Fortunately, life after the General Data Protection Regulation (GDPR) has seen FS organisations already begin to change how they think about data. While the FS industry is more accustomed to stringent regulation than some, banks, investment funds, insurance companies and many more businesses are now tasked with managing their data even more closely to avoid fines and reputational loss from failing to comply with the regulation.

By ensuring that data processes are GDPR compliant, companies can, in turn, generate high quality data that is relevant, complete, accurate, consistent, meaningful and understood.

Data management for predictive analytics

Success in predictive analytics is the result of making data useful through strong data management strategies. This involves shaping and supplementing the data with ‘metadata’, discovering and defining what is important and wrapping the data with context.

By utilising Redundant Obsolete and Trivial (ROT) methodologies, FS organisations can focus on the data which counts, remove ambiguity, reduce the risk-footprint of breaches, focus security efforts, and introduce a data lifecycle. This not only reduces storage costs, but also enables companies to hold onto the quality data which supports predictive analytic decisions.

Creating a data-driven culture

While implementing data management and compliance processes is essential for maximising the use of predictive analytics, the benefits can be lost if not combined with the right company culture.

To create a data-driven culture, the gap must be bridged between the IT operations teams that are responsible for keeping systems and storage running, and the those in charge of the wider business strategy. This depends on at least one person feeling empowered to have one foot in each camp – by failing to do so, progress will be slow or non-existent.

Using data ethically

Using compliance to drive the management of data is a fundamental step in the right direction, but it is only a starting point.

Organisations also need to think about how the data can be deliberately or accidently misrepresented. Can your data scientists model accurate predictions for customer preferences or even sales for a certain demographic? Inaccurate data, or data that has been misrepresented, can reflect bias or stereotypical opinions rather than reality.

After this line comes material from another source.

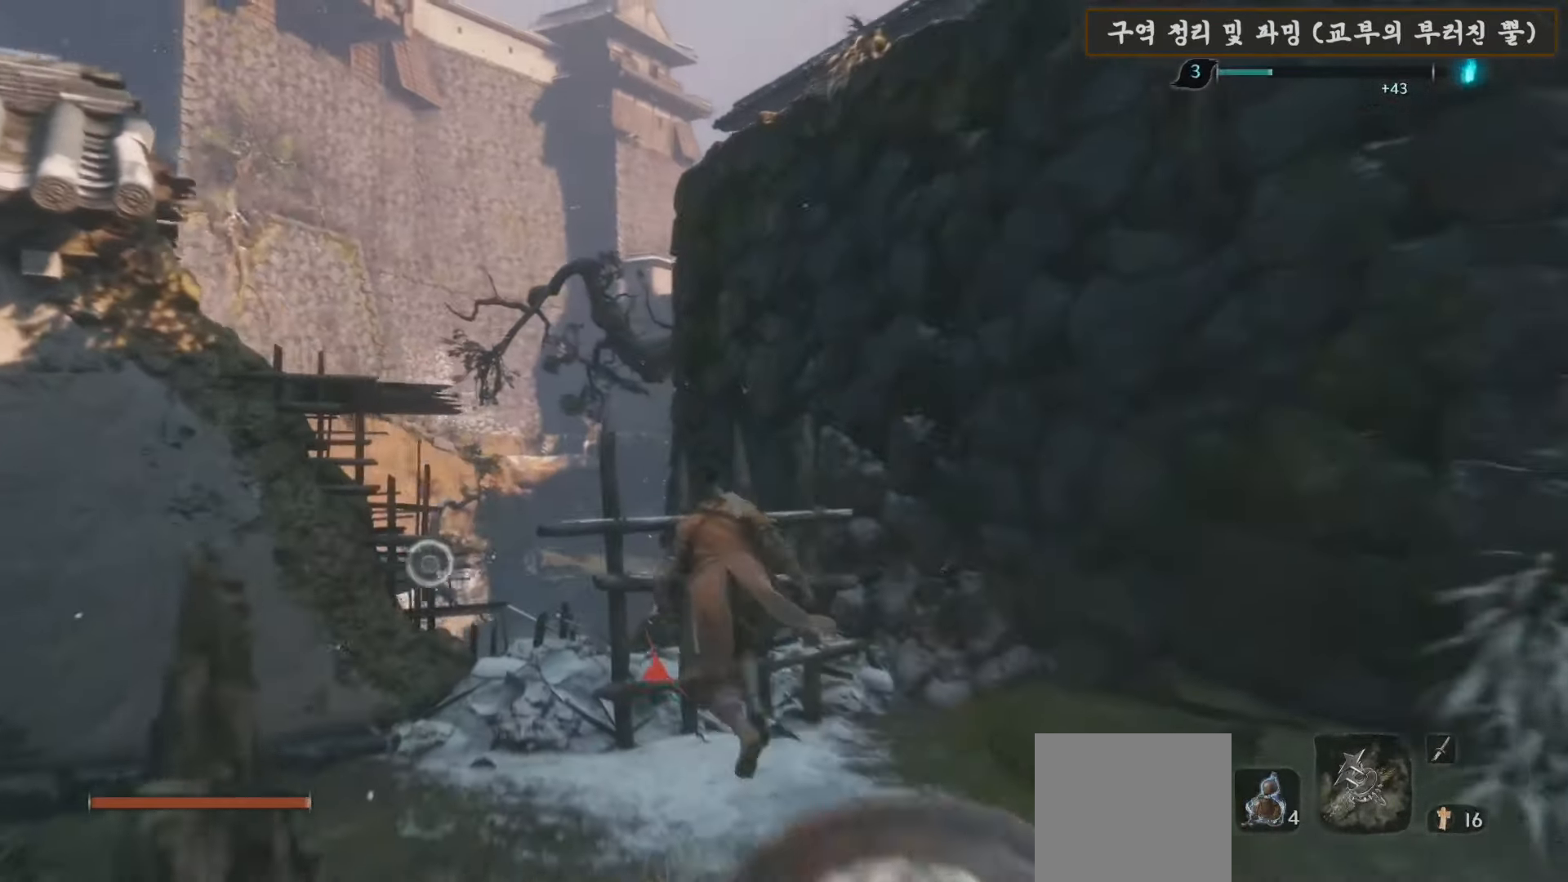
{"buttons": [], "left_stick": "up-left", "right_stick": "center", "events": [[33, "L3", "down"], [233, "L3", "up"], [483, "right_stick", "center"]]}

Businesses across all industries have a higher responsibility to manage their data beyond the GDPR to ensure that it is not misrepresented, misused or misunderstood.

Boosting business outcomes

Although the benefits of using compliance to successfully apply predictive analytics are clear, they are difficult to put an exact monetary value on, raising questions among FS institutions about measurement.

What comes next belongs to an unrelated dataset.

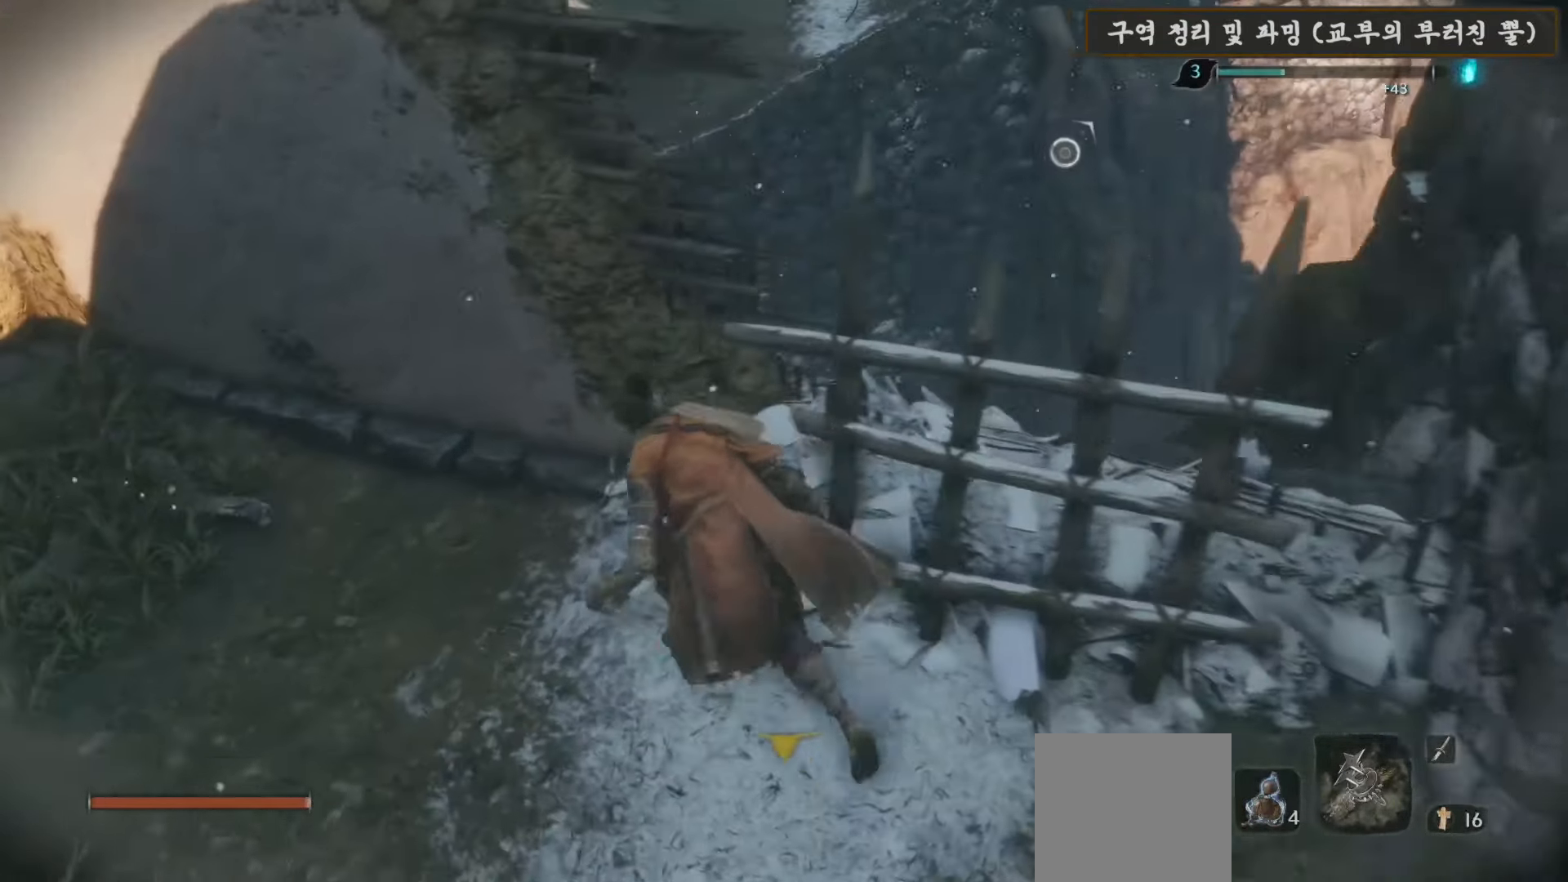
{"buttons": [], "left_stick": "down-left", "right_stick": "left", "events": [[117, "right_stick", "left"], [483, "left_stick", "down-left"]]}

In fact, ascertaining this value can be compared to the concept of ‘goodwill’. On any company report, there is a line entry for ‘goodwill’ with a monetary value attached, indicating that the company has worth because it is well-known. For example, in 2018 Facebook estimated its goodwill at $18 billion. This number is not tangible – you cannot touch or sell it – but people accept it as an important asset. In a similar way, companies should have a line entry for their databases given that the locked-up potential value of data is huge, especially when this data is managed correctly.

By investing in optimised data management driven by compliance, FS organisations can effectively increase the quality, and in turn, value of their data. This not only saves them pouring time and resources into making sense of exploding datasets further down the line, but also creates an environment where teams can efficiently deploy analytics to make informed decisions.

If predictive analytics is the ‘holy grail’ for boosting business outcomes, then compliance is an essential component. And looking ahead, it will be a major driving force behind the development of modern, ethical, data-driven financial organisations.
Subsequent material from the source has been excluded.